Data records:
BEGIN

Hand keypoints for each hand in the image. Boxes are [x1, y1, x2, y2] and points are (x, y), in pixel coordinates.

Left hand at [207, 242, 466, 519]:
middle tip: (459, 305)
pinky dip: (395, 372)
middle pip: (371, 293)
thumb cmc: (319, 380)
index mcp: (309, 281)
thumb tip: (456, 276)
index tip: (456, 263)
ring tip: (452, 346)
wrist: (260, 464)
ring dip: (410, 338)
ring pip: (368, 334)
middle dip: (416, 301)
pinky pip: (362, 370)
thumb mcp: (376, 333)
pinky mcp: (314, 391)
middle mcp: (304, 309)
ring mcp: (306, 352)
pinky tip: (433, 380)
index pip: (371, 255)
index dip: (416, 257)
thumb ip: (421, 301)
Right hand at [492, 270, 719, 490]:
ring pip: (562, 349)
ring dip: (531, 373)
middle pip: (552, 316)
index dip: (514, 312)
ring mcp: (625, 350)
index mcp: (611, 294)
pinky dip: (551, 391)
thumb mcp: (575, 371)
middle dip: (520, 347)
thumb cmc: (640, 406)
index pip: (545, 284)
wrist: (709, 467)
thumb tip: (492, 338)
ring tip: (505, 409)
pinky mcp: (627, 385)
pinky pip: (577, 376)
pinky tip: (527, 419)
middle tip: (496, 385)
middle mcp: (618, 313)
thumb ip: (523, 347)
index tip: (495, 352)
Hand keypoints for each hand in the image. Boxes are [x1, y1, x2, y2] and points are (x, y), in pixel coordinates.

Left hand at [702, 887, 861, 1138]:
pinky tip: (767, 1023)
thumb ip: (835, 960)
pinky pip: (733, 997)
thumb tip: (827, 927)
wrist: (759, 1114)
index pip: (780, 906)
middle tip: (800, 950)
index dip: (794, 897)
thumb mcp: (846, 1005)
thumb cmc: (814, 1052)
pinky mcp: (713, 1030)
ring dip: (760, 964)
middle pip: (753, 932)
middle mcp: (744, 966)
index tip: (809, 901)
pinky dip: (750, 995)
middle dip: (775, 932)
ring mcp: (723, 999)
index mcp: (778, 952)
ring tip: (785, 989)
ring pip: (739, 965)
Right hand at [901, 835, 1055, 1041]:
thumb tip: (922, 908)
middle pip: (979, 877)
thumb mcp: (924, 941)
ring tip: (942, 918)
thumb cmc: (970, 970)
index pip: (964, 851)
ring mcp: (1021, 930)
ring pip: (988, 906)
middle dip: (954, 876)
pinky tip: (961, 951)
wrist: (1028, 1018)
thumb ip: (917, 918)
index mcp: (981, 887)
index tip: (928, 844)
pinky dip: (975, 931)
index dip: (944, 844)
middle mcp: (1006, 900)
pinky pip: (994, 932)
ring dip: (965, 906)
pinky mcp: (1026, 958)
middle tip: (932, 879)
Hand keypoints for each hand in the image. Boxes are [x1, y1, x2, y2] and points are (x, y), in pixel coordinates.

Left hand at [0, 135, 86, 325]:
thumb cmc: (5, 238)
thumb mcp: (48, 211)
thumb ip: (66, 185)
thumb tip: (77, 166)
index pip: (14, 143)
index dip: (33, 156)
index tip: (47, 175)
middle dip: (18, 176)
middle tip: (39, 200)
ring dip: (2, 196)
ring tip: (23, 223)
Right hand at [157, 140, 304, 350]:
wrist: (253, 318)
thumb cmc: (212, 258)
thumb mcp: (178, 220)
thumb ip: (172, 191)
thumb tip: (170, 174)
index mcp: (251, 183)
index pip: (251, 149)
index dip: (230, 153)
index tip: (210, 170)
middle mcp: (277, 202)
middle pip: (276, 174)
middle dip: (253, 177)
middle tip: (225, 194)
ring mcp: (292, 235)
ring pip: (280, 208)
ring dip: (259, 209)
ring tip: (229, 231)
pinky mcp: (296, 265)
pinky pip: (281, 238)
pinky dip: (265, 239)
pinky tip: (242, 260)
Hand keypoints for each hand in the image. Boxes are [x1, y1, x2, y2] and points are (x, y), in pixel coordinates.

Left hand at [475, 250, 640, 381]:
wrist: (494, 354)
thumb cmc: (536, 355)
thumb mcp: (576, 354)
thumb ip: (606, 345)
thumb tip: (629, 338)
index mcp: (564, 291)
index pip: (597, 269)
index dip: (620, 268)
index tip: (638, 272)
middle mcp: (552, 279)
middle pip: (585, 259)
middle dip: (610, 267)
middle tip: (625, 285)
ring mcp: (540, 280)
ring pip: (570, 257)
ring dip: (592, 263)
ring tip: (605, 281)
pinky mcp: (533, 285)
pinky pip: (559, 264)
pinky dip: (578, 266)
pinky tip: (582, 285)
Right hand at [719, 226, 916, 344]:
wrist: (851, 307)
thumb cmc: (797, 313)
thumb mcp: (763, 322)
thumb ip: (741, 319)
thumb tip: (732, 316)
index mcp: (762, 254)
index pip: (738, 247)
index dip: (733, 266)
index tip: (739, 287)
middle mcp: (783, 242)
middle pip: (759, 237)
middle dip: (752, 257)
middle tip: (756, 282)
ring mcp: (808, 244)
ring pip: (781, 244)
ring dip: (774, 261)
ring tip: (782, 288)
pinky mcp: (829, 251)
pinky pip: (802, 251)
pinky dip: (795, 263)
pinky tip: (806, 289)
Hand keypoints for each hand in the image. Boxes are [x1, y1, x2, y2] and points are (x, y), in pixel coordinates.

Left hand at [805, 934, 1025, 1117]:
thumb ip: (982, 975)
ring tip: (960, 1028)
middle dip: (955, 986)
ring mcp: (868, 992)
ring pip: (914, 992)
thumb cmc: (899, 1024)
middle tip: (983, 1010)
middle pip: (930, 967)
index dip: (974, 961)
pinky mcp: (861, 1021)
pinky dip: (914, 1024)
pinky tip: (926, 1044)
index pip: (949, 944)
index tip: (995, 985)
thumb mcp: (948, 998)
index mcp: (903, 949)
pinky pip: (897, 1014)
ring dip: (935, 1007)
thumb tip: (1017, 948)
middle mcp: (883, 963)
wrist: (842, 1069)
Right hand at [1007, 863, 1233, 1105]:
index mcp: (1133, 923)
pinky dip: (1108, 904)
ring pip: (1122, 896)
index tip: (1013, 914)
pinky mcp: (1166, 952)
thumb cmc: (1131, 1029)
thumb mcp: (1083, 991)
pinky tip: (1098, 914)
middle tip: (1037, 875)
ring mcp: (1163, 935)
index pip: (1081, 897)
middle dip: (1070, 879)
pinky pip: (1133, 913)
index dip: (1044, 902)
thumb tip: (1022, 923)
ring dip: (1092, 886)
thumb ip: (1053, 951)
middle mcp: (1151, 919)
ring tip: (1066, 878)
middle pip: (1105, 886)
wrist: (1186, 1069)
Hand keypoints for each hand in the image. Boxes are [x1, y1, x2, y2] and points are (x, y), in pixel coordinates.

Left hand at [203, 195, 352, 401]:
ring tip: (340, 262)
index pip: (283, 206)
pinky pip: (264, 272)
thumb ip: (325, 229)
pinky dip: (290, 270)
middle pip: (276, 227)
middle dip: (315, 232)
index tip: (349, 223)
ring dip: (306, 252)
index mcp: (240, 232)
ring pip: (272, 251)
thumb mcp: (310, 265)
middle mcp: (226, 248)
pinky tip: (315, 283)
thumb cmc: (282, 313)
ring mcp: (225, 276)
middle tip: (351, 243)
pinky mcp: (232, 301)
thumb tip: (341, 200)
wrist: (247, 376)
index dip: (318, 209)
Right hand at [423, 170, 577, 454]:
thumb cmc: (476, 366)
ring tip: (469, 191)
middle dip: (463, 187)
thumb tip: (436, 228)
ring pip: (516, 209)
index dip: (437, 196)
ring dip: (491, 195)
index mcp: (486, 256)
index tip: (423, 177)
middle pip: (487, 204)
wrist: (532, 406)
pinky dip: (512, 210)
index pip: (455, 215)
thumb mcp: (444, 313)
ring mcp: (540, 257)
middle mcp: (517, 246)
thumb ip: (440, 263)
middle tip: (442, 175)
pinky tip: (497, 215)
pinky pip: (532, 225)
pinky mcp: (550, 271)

END

TASK GOAL:
Line count for "Left": say how many lines of the entries above include that word, and give only the number.

RESPONSE AREA:
6